EF Core 11 Prunes Unnecessary Reference Joins in Split Queries
EF Core 11 Preview 3 removes redundant to-one joins from split queries and drops unneeded ORDER BY keys. One reported scenario got 29% faster, another 22%. Here is what the SQL now looks like.
EF Core’s split queries have always had a sharp edge: when you mixed Include of reference navigations with Include of collection navigations, every child query still re-joined the reference tables, even though nothing in those collection queries needed them. EF Core 11 Preview 3 fixes that, along with a related ORDER BY over-specification. The release notes clock the benchmark impact at 29% for one common split-query scenario and 22% for a single-query case. It is the kind of change that shows up in production without any LINQ edits on your side.
The extra join that was never needed
Consider the canonical shape: a blog with a to-one BlogType and a to-many Posts, loaded with AsSplitQuery():
var blogs = context.Blogs
.Include(b => b.BlogType)
.Include(b => b.Posts)
.AsSplitQuery()
.ToList();
Split queries run one SQL per included collection, plus the root query. The root query legitimately needs to join BlogType to project its columns. The collection query for Posts does not, because it only projects post columns. EF Core 10 and earlier still emitted the join:
-- Before EF Core 11
SELECT [p].[Id], [p].[BlogId], [p].[Title], [b].[Id], [b0].[Id]
FROM [Blogs] AS [b]
INNER JOIN [BlogType] AS [b0] ON [b].[BlogTypeId] = [b0].[Id]

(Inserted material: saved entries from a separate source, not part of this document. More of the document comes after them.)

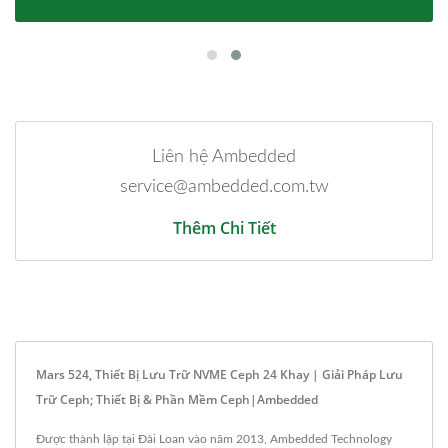
Liên hệ Ambedded
service@ambedded.com.tw
Thêm Chi Tiết
Mars 524, Thiết Bị Lưu Trữ NVME Ceph 24 Khay | Giải Pháp Lưu
Trữ Ceph; Thiết Bị & Phần Mềm Ceph|Ambedded
Được thành lập tại Đài Loan vào năm 2013, Ambedded Technology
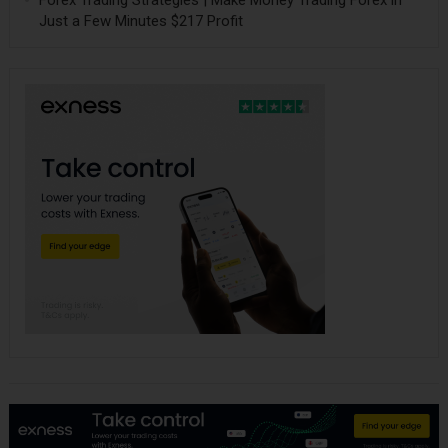
Forex Trading Strategies | Make Money Trading Forex in
Just a Few Minutes $217 Profit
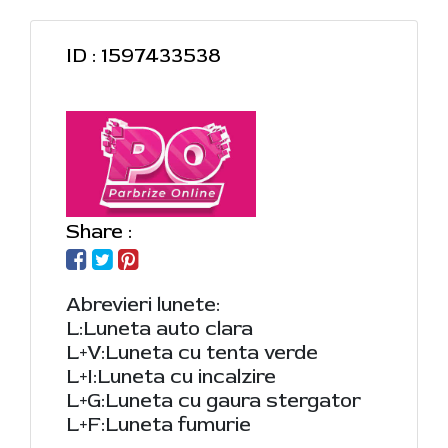
ID : 1597433538
Share :
Abrevieri lunete:
L:Luneta auto clara
L+V:Luneta cu tenta verde
L+I:Luneta cu incalzire
L+G:Luneta cu gaura stergator
L+F:Luneta fumurie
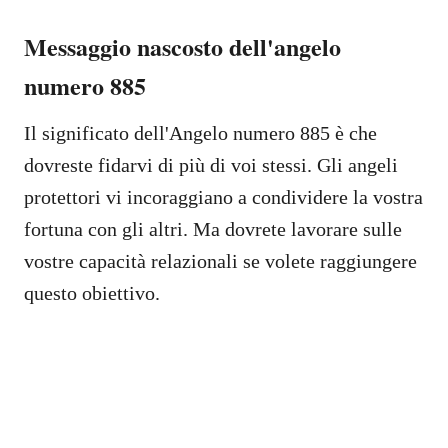
Messaggio nascosto dell'angelo
numero 885
Il significato dell'Angelo numero 885 è che
dovreste fidarvi di più di voi stessi. Gli angeli
protettori vi incoraggiano a condividere la vostra
fortuna con gli altri. Ma dovrete lavorare sulle
vostre capacità relazionali se volete raggiungere
questo obiettivo.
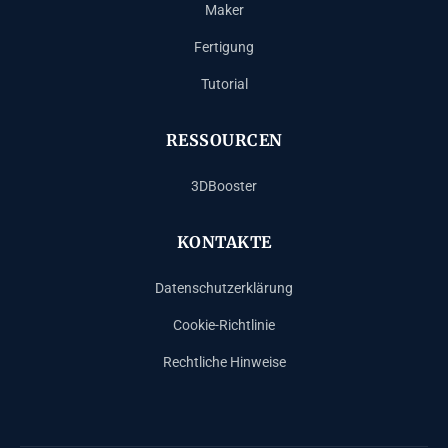
Maker
Fertigung
Tutorial
RESSOURCEN
3DBooster
KONTAKTE
Datenschutzerklärung
Cookie-Richtlinie
Rechtliche Hinweise
Español
Français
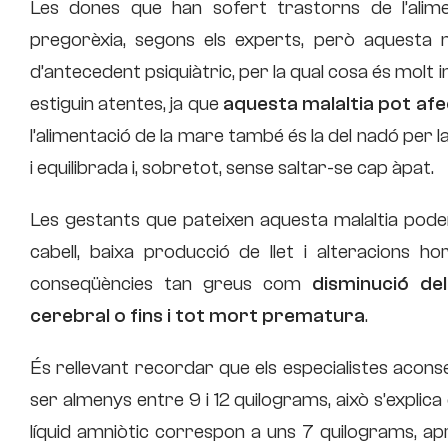
Les dones que han sofert trastorns de l’alim
pregorèxia, segons els experts, però aquesta 
d’antecedent psiquiàtric, per la qual cosa és molt 
estiguin atentes, ja que
aquesta malaltia pot afe
l’alimentació de la mare també és la del nadó per
i equilibrada i, sobretot, sense saltar-se cap àpat.
Les gestants que pateixen aquesta malaltia poden 
cabell, baixa producció de llet i alteracions 
conseqüències tan greus com
disminució del
cerebral o fins i tot mort prematura
.
És rellevant recordar que els especialistes acons
ser almenys entre 9 i 12 quilograms, això s’explica
líquid amniòtic correspon a uns 7 quilograms, a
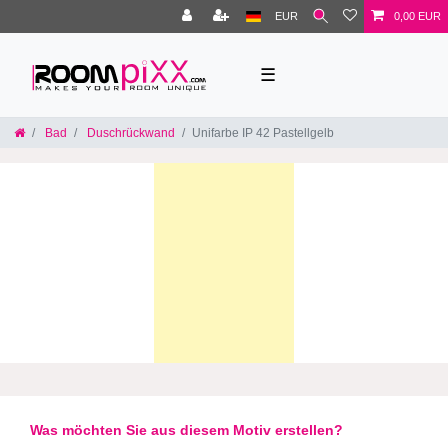
EUR
0,00 EUR
☰
Bad
Duschrückwand
Unifarbe IP 42 Pastellgelb
Was möchten Sie aus diesem Motiv erstellen?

INNER JOIN [Post] AS [p] ON [b].[Id] = [p].[BlogId]
ORDER BY [b].[Id], [b0].[Id]
That extra INNER JOIN [BlogType] resolves for every row, then participates in the sort, for no payload reason. EF Core 11 prunes it:
-- EF Core 11
SELECT [p].[Id], [p].[BlogId], [p].[Title], [b].[Id]
FROM [Blogs] AS [b]
INNER JOIN [Post] AS [p] ON [b].[Id] = [p].[BlogId]
ORDER BY [b].[Id]
The more reference navigations you had bundled into Include, the more joins disappear. If your domain model leans on Include of small lookups (Country, Status, Currency) alongside a real collection, this is essentially free throughput.
ORDER BY over-specification, also gone
The second optimization applies to single queries too. When you include a reference navigation, EF historically emitted its key in the ORDER BY clause, even though the parent’s primary key already determines it through the foreign key:
var blogs = context.Blogs
.Include(b => b.Owner)
.Include(b => b.Posts)
.ToList();
Before EF Core 11:
ORDER BY [b].[BlogId], [p].[PersonId]
In EF Core 11:
ORDER BY [b].[BlogId]
BlogId is unique, and PersonId was fully determined by BlogId via the FK, so keeping it in the sort key was pure cost. Dropping it shortens the sort key, which matters once the table is large enough to spill to disk or once the planner picks a merge join over the result.
When you will notice
You will see the biggest wins on queries with multiple small reference includes plus one or more collection includes, since those used to repeat the same unneeded joins across every child query. Customer-order, invoice-with-lines, and blog-with-posts shapes are the obvious candidates. Queries without AsSplitQuery(), and queries without any reference includes, get the ORDER BY simplification but not the join pruning.
There is no API change and nothing to turn on. Upgrade to EF Core 11.0.0-preview.3 (targeting .NET 11 Preview 3), run the same LINQ, and the generated SQL is tighter. Benchmark details live in the EF Core tracking issue.